• Actions to take:
1/ Translate this sentence from the article on the digital future of medicine into Spanish: "Now, we are on the verge of a medical revolution."
2/ Reproduce the passage of the article on the digital future of medicine between "Furthermore, the digital" and "and treatment procedures.", inclusive.
3/ Write the next part of the article about the book on the digital future of medicine, picking up after its final sentence.

Book outlines digital future of medicine

Author Eric Topol, M.D., outlines the biggest shakeup in the history of medicine

The inventions of cell phones, personal computers, and the Internet ushered in the digital revolution and altered our existence in ways that were unimaginable just a few decades ago. But the most precious part of our existence-our health-has so far been largely unaffected and insulated from these innovations.

Now, we are on the verge of a medical revolution. In "The Creative Destruction of Medicine: How the Digital Revolution Will Create Better Health Care" (Basic Books, available in hardcover Feb. 1, 2012), Eric Topol, M.D. introduces the digital future of medicine and explores how digitization will fundamentally change the medical field for both professionals and patients.

According to Dr. Topol, the chief academic officer of Scripps Health, we're at perhaps the greatest convergence in our history: the rapidly maturing digital, nonmedical world of mobile devices, cloud computing, and social networking is finally coalescing with the emerging digital medical world of genomics, biosensors, and advancing imaging.

Furthermore, the digital medical fields are already supplying a wealth of innovation. Pocket-sized ultrasound devices, at-home sleep monitors, and air strip technology that can measure everything from calorie intake to oxygen level are currently available. Nanosensors that can anticipate heart attacks and detect the first instance of cancer and breath sensors that can track lung cancer and asthma are in development. Similarly, the sequencing of the human genome has opened a new door in medical discovery; as sequencing becomes both faster and more affordable, Dr. Topol notes, it will become a routine procedure for every individual and the backbone of a patient's medical history, determining both testing and treatment procedures.

• Records shown:
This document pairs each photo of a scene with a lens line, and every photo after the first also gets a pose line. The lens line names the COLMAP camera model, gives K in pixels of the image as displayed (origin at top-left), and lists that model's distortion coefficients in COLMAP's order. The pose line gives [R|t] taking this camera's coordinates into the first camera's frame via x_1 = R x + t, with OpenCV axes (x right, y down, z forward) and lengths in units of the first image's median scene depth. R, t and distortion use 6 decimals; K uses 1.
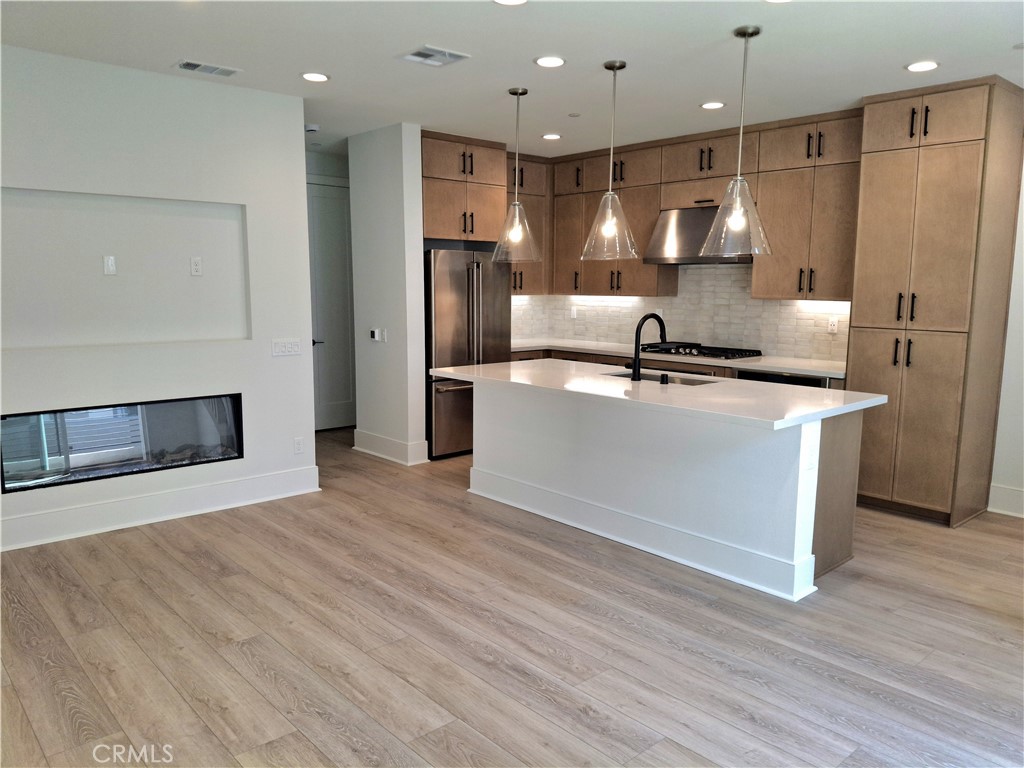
...
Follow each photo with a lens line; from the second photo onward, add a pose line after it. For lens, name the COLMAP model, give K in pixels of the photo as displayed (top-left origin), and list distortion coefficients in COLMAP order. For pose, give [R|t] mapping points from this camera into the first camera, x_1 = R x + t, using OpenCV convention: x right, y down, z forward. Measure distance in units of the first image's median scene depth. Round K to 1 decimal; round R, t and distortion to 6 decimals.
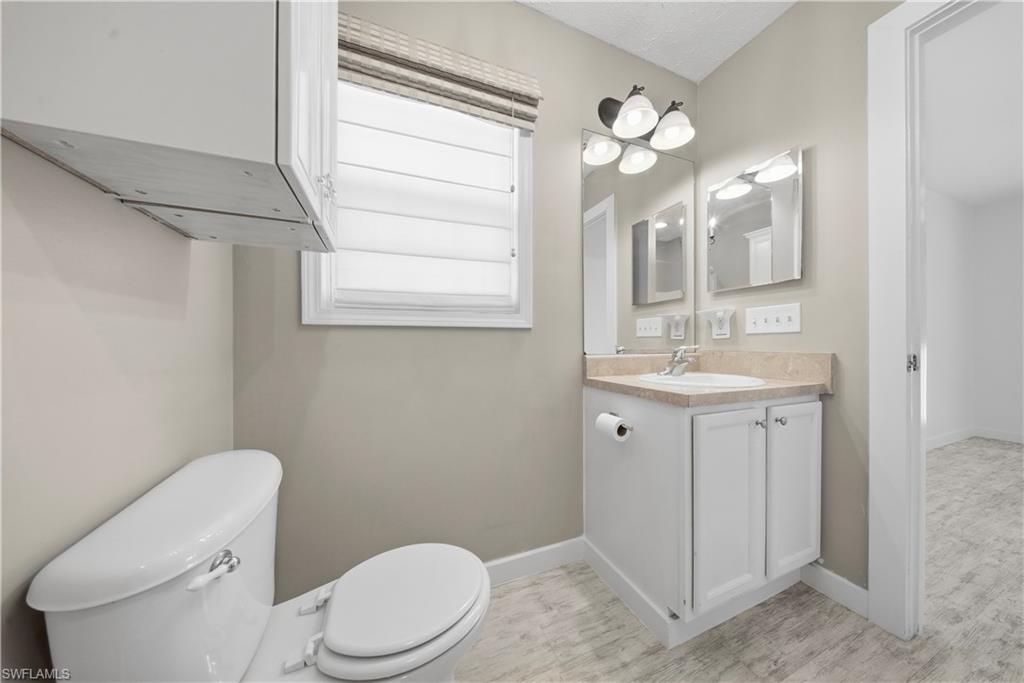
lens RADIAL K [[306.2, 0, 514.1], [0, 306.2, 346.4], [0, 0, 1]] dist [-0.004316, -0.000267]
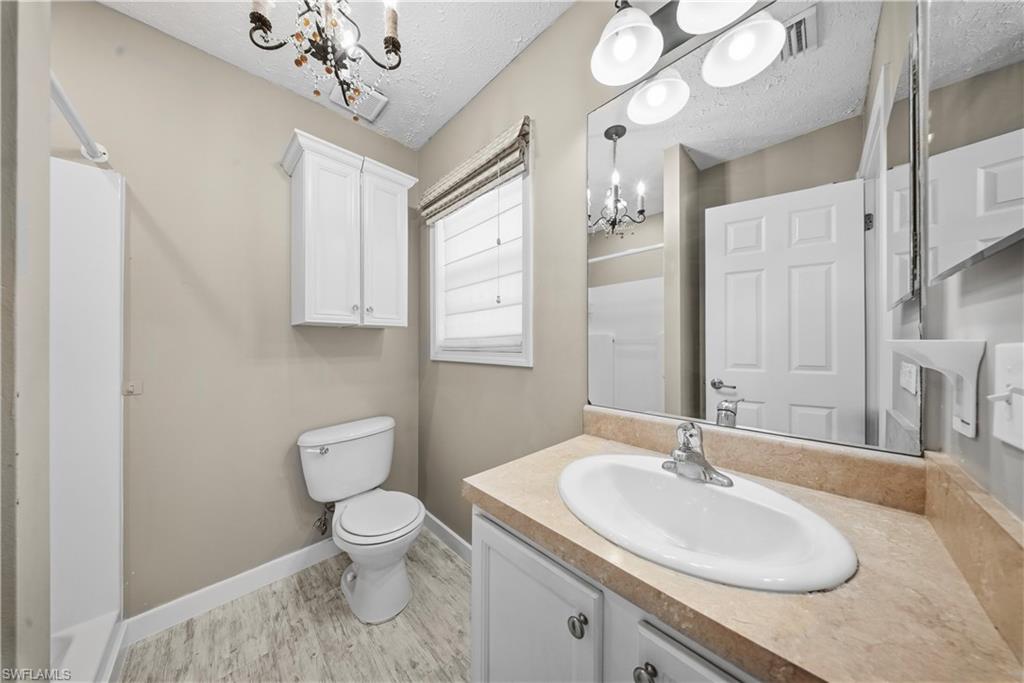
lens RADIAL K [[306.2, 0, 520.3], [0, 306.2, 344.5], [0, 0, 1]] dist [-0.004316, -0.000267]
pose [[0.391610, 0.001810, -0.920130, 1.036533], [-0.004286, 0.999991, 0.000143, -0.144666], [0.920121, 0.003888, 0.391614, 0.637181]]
---
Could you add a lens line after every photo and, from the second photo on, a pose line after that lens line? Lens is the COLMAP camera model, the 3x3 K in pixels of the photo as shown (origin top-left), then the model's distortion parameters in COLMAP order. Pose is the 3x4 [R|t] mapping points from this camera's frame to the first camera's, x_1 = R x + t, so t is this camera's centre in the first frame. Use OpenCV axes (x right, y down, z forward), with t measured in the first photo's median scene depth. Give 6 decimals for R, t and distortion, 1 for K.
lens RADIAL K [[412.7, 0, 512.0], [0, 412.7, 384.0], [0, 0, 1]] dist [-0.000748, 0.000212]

• Activity answers:
1/ Ahora estamos al borde de una revolución médica.

2/
Furthermore, the digital medical fields are already supplying a wealth of innovation. Pocket-sized ultrasound devices, at-home sleep monitors, and air strip technology that can measure everything from calorie intake to oxygen level are currently available. Nanosensors that can anticipate heart attacks and detect the first instance of cancer and breath sensors that can track lung cancer and asthma are in development. Similarly, the sequencing of the human genome has opened a new door in medical discovery; as sequencing becomes both faster and more affordable, Dr. Topol notes, it will become a routine procedure for every individual and the backbone of a patient's medical history, determining both testing and treatment procedures.

3/
Drawing on his own experience as a practicing cardiologist, as well as other case studies, Dr. Topol opens "The Creative Destruction of Medicine" by explaining how medicine works today: Treatments are based on the population, not the individual. Digital medicine - including wireless sensors, genomics, imaging, and electronic health records and health information technology systems - has the power to radically change that. "This is a new era of medicine, in which each individual can be near fully defined at the individual level, instead of how we practice medicine at a population level, with mass screening policies for such conditions as breast or prostate cancer and use of the same medication and dosage for a diagnosis rather than for a patient," he writes.

Yet Dr. Topol acknowledges that there will be challenges along the way: physicians may be tempted to treat the scan or the DNA data, not the patient; the privacy and security of our data may be compromised; and ethical dilemmas and controversies may arise when, for example, a couple can screen for thousands of rare mutations they may carry before conceiving a baby. Yet Dr. Topol believes that the advantages of individualized medicine far outweigh any challenges we'll face. By leveraging the science of individuality, doctors will be able to get the relevant digital readout from a person to fashion a therapy, instead of using a mass-population-directed strategy. "We now have the tools to do this on a broad basis throughout medicine and for the first time promote a level of prescription precision we have never seen before," he writes.

"Our system has to change," Dr. Topol concludes. "It has to reboot. We need creative destruction of the old rules." In "The Creative Destruction of Medicine," he shows the way to do just that.